2. Supervision and Learning:
Gumbel-Softmax here does not require explicit supervision. It receives gradients from the overall objective, such as the 1000-way cross-entropy loss in ImageNet classification, and learns to predict coarse-to-fine partitions in an end-to-end manner. The supervision for the partitioning process is implicit.
[7] A-ViT: Adaptive Tokens for Efficient Vision Transformer. Hongxu Yin, etc. In CVPR22.
[8] SparseViT: Revisiting Activation Sparsity for Efficient High-Resolution Vision Transformer. Xuanyao Chen, etc. In CVPR23.
Dear Reviewers,
We thank the reviewers for the positive reviews of our work and constructive comments. Here is a list of new figures and tables in the attached PDF file, and references referred to in other responses.
Figures and tables :
Figure 1. Plots of performance, mode size, and FLOPs in ImageNet classification.
Figure 2. Plots of performance, mode size, and FLOPs in COCO detection and ADE20K segmentation.
Figure 3. Training curve and GPU memory consumption of our method.
Table 1. Fair Comparisons in ImageNet classification.
References :
[1] PlainMamba: Improving Non-Hierarchical Mamba in Visual Recognition. Chenhongyi Yang, etc. BMVC2024
[2] LocalMamba: Visual State Space Model with Windowed Selective Scan. Huang, etc. ArXiv2024.

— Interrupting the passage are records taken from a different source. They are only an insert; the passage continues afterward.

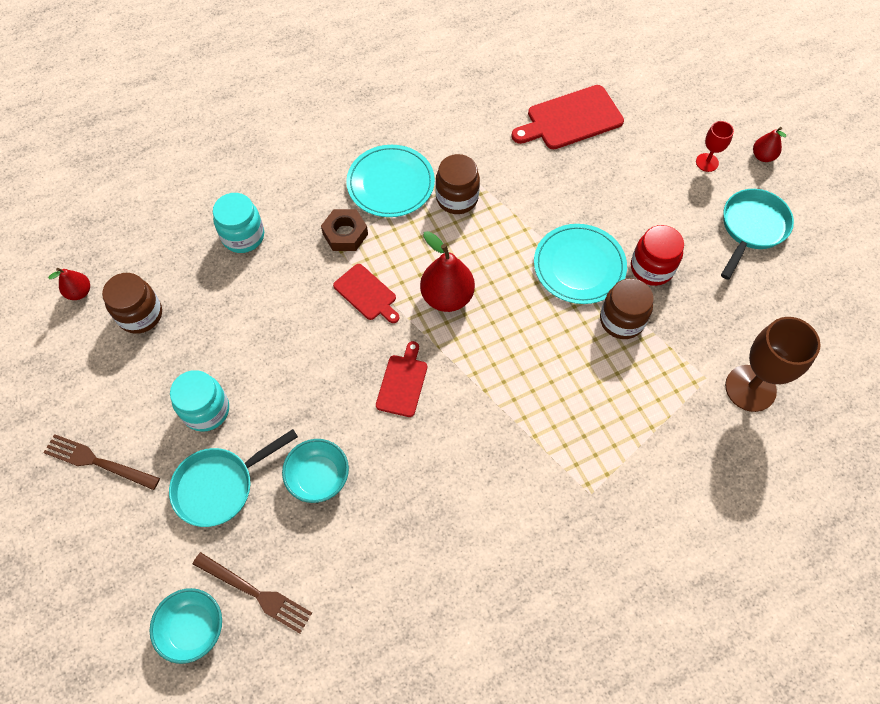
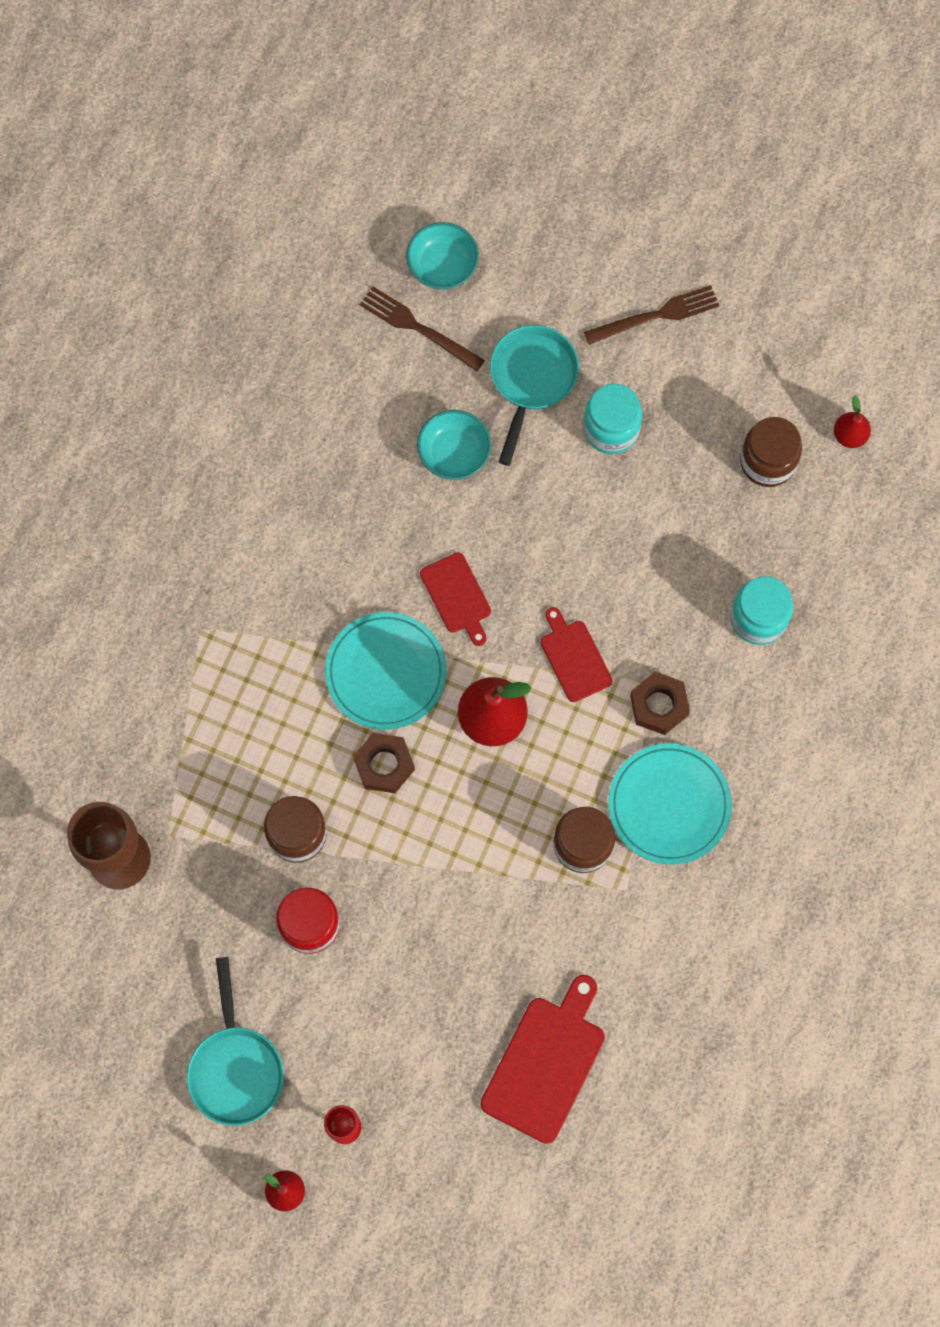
camera: 140 degrees right, 10 degrees up
(256, 593) = (417, 328): brown fork -> brown fork turned 45 degrees clockwise
(367, 294) = (574, 657): red cutting board -> red cutting board turned 60 degrees clockwise
(535, 319) = (384, 765): none -> brown nut
(579, 266) = (387, 865): turquoise plate -> turquoise plate (386, 672)

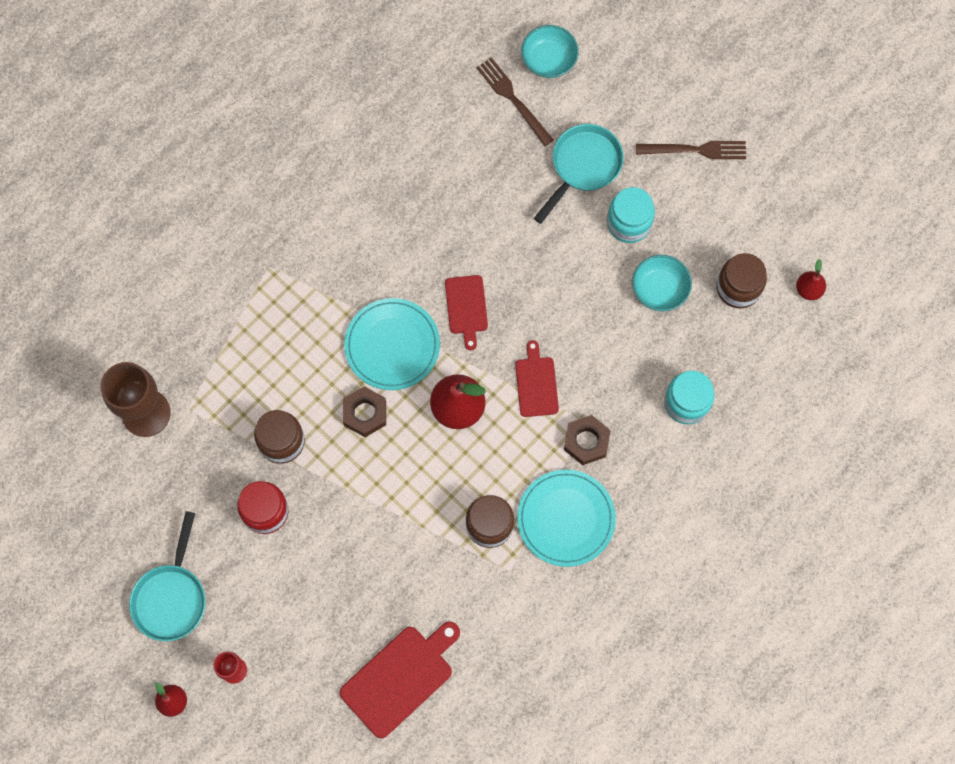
camera: 20 degrees right, 0 degrees up
(454, 454) = (504, 201): turquoise bowl -> turquoise bowl (659, 289)

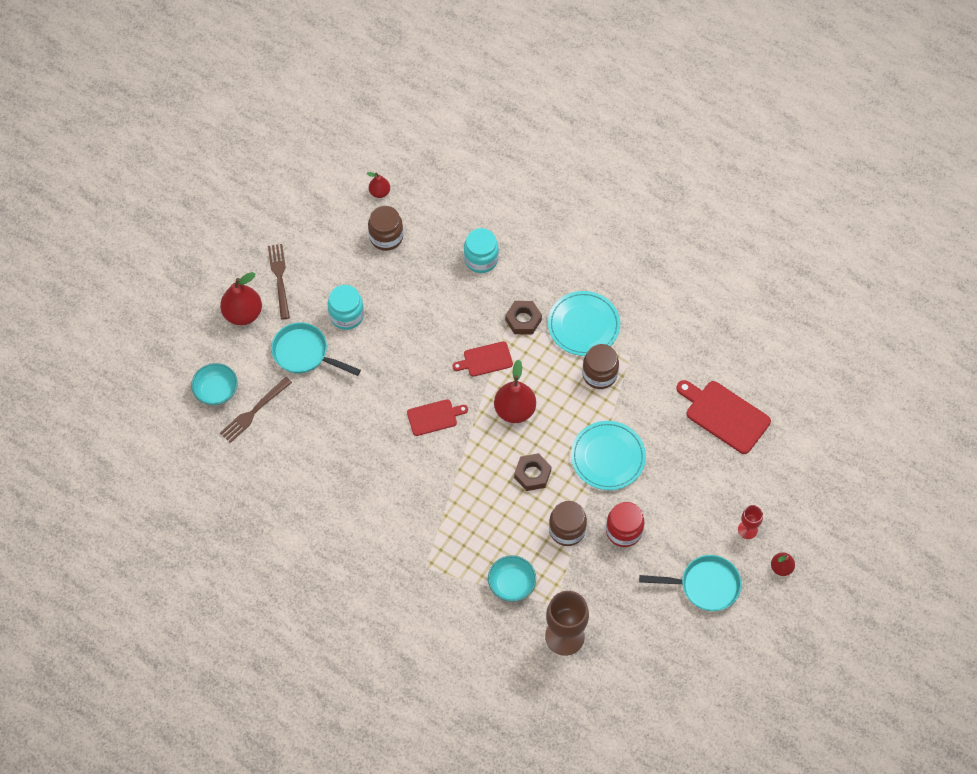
camera: 100 degrees left, 10 degrees down
(392, 345) = (474, 464): turquoise plate -> turquoise plate (608, 457)
(651, 101) = (243, 313): none -> red pear
(659, 289) = (396, 288): turquoise bowl -> turquoise bowl (511, 584)

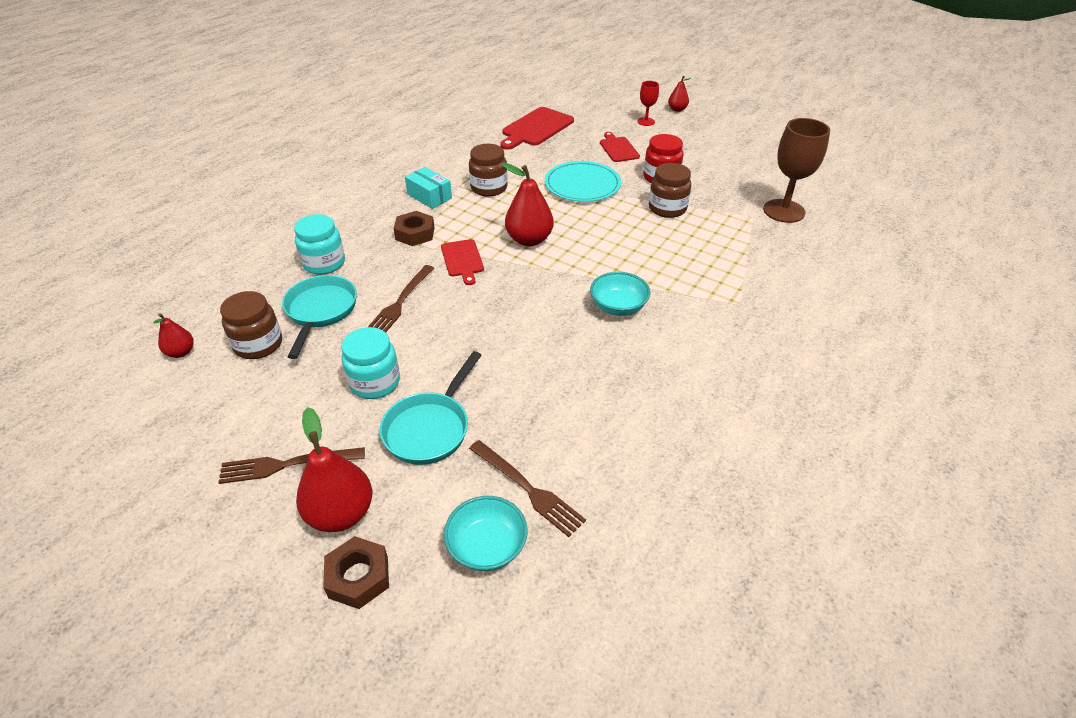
camera: 90 degrees left, 20 degrees down
(430, 320) = (400, 303): none -> brown fork
(434, 417) = (538, 298): red cutting board -> red cutting board (618, 148)
(511, 584) = (738, 242): turquoise bowl -> turquoise bowl (618, 307)
(532, 474) = (607, 229): brown nut -> brown nut (358, 577)
(583, 325) = (429, 196): turquoise plate -> turquoise box
(704, 585) = (704, 141): turquoise pan -> turquoise pan (320, 312)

[3] Going deeper with convolutions. Christian Szegedy, etc. Neurips2014
[4] Multiscale Vision Transformers. Haoqi Fan, etc. CVPR2021
[5] Focal Self-attention for Local-Global Interactions in Vision Transformers. Jianwei Yang, etc. Neurips2021
[6] QuadTree Attention for Vision Transformers. Shitao Tang, etc. ICLR2022
The manuscript introduces a novel state space architecture for computer vision. The main novelty with respect to numerous previous attempts [26, 41, 49, 66, 80] (all only in Arxiv) corresponds to dynamic multi-resolution reasoning through learnable quadtree-based scanning. The reported performance is competitive with respect to prior state-space, convolutional and transformer models. Still, the overall per-MAC improvement is marginal and incremental at best.